Look through the data below for the line with "Lavvi Praça da Árvore –" and the line with "jsme svědky zcela", then transcribe exactly from the first through the second, leaving out all pictures.

*** Begin section ***

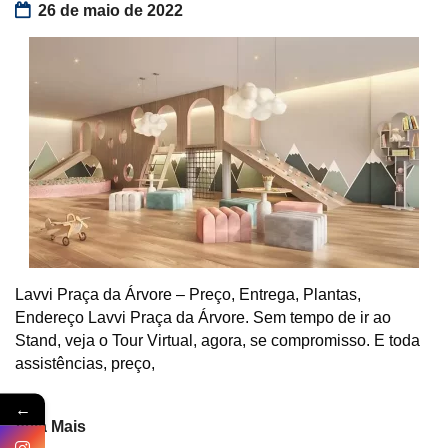
26 de maio de 2022
Lavvi Praça da Árvore – Preço, Entrega, Plantas,
Endereço Lavvi Praça da Árvore. Sem tempo de ir ao
Stand, veja o Tour Virtual, agora, se compromisso. E toda
assistências, preço,
←
Veja Mais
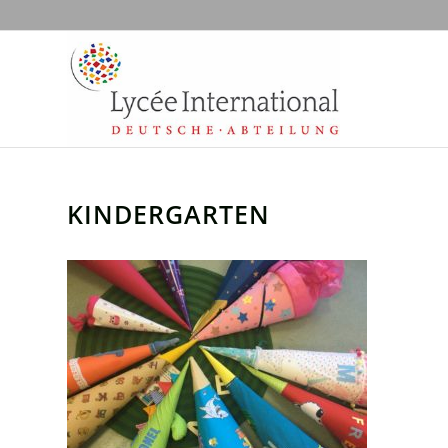
KINDERGARTEN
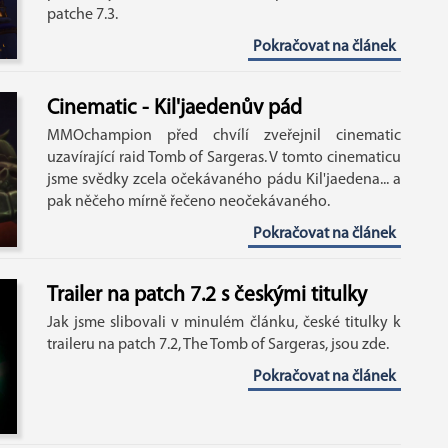
patche 7.3.
Pokračovat na článek
Cinematic - Kil'jaedenův pád
MMOchampion před chvílí zveřejnil cinematic
uzavírající raid Tomb of Sargeras. V tomto cinematicu
jsme svědky zcela očekávaného pádu Kil'jaedena... a
pak něčeho mírně řečeno neočekávaného.
Pokračovat na článek
Trailer na patch 7.2 s českými titulky
Jak jsme slibovali v minulém článku, české titulky k
traileru na patch 7.2, The Tomb of Sargeras, jsou zde.
Pokračovat na článek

*** End section ***

Response below —
Lavvi Praça da Árvore – Preço, Entrega, Plantas,
Endereço Lavvi Praça da Árvore. Sem tempo de ir ao
Stand, veja o Tour Virtual, agora, se compromisso. E toda
assistências, preço,
←
Veja Mais
KINDERGARTEN
patche 7.3.
Pokračovat na článek
Cinematic - Kil'jaedenův pád
MMOchampion před chvílí zveřejnil cinematic
uzavírající raid Tomb of Sargeras. V tomto cinematicu
jsme svědky zcela očekávaného pádu Kil'jaedena... a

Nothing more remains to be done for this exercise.